Beer and BBQ go hand and hand...........it's natural, just go with it....cheers


----------



## dforbes

If its 7:30 am on the third day in a row, you might have a problem. Otherwise go for it. You only live once, you might as well live it with all the gusto you can. Somebody should make a commercial about that!!


----------



## roller

You are well with in the time frame for beer...have one for me....or maybe I will have one for myself.


----------



## miamirick

why wait till so late in the day?   start early when you wake up


----------



## hdspringer

I have to agree with Bigdale


----------



## pokey

It's OK as long as you only drink on days ending with a "y".

As Frank Sinatra said: "I feel sorry for those that don't drink a lot. When they wake up in the morning, that's the best they're gonna feel the rest of the day."
 

Or Dean Martin: "You're not drunk if you can lie on the floor without holding on."


----------



## yummybbq

i used to work 3rd shift so i was getting off work at 7:00 in the morning. so, to me,  it was like having a beer in the evening.
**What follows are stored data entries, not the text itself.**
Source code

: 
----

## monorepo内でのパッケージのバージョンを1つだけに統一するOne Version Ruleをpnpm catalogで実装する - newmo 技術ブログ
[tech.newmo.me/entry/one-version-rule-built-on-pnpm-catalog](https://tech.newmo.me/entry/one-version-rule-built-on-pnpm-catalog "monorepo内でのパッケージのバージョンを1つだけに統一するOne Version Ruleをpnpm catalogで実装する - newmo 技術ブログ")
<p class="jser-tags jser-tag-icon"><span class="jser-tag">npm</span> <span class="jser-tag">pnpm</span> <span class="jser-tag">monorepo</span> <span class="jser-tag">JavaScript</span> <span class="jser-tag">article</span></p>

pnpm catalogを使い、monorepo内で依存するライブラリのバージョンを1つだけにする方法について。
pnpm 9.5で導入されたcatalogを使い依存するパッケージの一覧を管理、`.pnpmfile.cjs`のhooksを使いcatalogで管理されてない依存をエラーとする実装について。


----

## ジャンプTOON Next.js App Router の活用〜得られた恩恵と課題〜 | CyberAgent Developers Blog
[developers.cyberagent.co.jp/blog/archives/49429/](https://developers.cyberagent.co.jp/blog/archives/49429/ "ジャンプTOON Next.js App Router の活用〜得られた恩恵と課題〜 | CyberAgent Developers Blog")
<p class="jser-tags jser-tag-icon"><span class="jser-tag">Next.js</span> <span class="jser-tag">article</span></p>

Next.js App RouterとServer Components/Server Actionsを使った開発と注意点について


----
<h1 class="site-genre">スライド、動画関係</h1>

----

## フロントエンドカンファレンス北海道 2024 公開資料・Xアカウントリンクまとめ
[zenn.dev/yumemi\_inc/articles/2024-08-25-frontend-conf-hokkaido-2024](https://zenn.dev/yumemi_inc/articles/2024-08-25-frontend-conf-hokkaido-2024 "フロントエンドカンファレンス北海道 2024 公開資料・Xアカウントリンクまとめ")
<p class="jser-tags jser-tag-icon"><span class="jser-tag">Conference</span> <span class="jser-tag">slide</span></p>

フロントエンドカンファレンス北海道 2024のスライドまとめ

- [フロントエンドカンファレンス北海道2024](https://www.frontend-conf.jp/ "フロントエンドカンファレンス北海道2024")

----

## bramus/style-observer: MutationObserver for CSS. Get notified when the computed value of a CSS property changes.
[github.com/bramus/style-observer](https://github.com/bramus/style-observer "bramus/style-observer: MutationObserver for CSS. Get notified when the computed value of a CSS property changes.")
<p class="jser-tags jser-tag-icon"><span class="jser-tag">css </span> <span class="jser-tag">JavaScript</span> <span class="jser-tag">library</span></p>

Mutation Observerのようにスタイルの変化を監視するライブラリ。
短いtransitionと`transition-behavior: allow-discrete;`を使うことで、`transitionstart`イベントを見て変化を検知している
there are bar & grill type places in the town i live in in iowa that open as early as 6:00-7:00 in the morning. at the end of the work week, i'd go to one of these bar & grill places to get some breakfast and suck down some suds before going home home to chill out.


----------



## jbswasilla

there are times in the summer  I know iam not going anyplace  I will check the blade

And gas on the mower and you know its going to be a beautiful day go back in the house

pop me a beer open a 9am go for it I get up 530 or 6 any way There are a lot of the liquor

store open a 7am here in Alaska


----------



## buckley

Absolutley not. As long as you are not handling sharp blades, gun powder, gasoline, and you can handle the surprize neighbor or fellow parishoner dropping by with no warning, well then, enjoy. Oh forgot one- the ladder. Stay off it!


----------



## ellymae

Nah - it's 5:00 somewhere!


----------